Experimental evaluation is conducted on the MultiVENT 2.0 benchmark, a dataset that annotates multiple events and timestamps across a diverse set of videos. In a zero‑shot setting—where the system has not been explicitly trained on the benchmark—the authors report substantial gains over existing state‑of‑the‑art methods. V‑Agent achieves higher average precision (AP) and normalized discounted cumulative gain (nDCG) scores, with improvements of roughly 8.7 percentage points in AP and 10.2 percentage points in nDCG. Notably, for queries that require simultaneous understanding of visual scenes and spoken content, the system outperforms baselines by more than 12 % relative, demonstrating the effectiveness of the multimodal alignment. The fine‑tuning data required is minimal (under 1 % of the total training corpus), highlighting the efficiency of the approach.
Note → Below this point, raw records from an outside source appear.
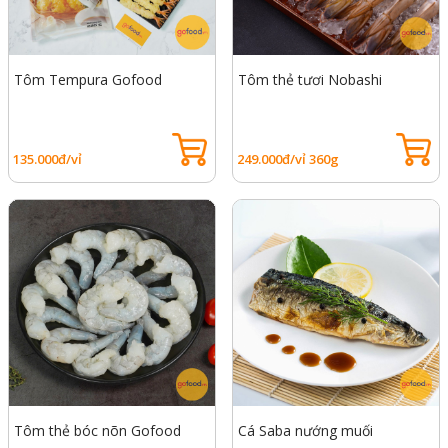
Tôm Tempura Gofood
Tôm thẻ tươi Nobashi
135.000đ/vỉ
249.000đ/vỉ 360g
Tôm thẻ bóc nõn Gofood
Cá Saba nướng muối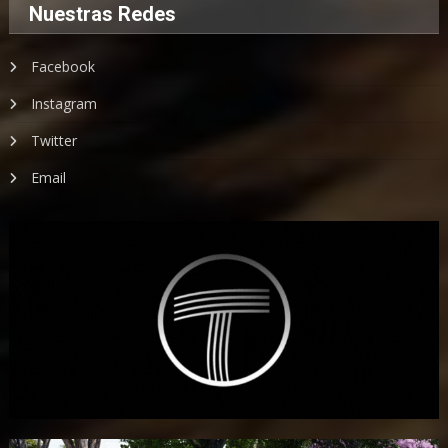
Nuestras Redes
Facebook
Instagram
Twitter
Email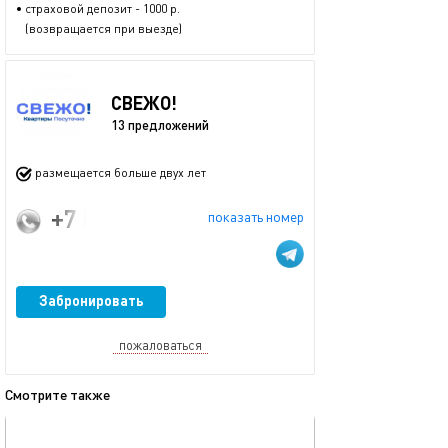
• страховой депозит - 1000 р.
(возвращается при выезде)
СВЕЖО!
13 предложений
размещается больше двух лет
+7 (967) 555-42-41
показать номер
Забронировать
пожаловаться
Смотрите также
обновлено 07.12.2025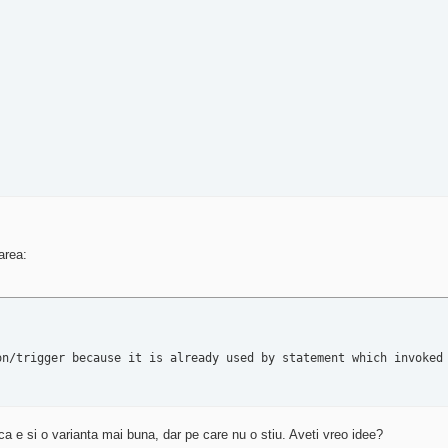
area:
on/trigger because it is already used by statement which invoked
a e si o varianta mai buna, dar pe care nu o stiu. Aveti vreo idee?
The authors acknowledge several limitations. Fixed‑interval frame sampling may miss salient moments in long videos, and ASR errors can degrade the quality of textual embeddings. Future work is planned to incorporate adaptive frame selection, error‑robust transcription correction, and additional video metadata such as subtitles, OCR, and object tracking to enrich the multimodal context.
All trained models and demonstration videos are released on Hugging Face (https://huggingface.co/NCSOFT/multimodal-embedding), facilitating reproducibility and encouraging real‑world deployment. In summary, V‑Agent showcases how a carefully fine‑tuned VLM, combined with a multi‑agent orchestration framework, can deliver high‑performance, zero‑shot video retrieval while supporting interactive, conversational user experiences.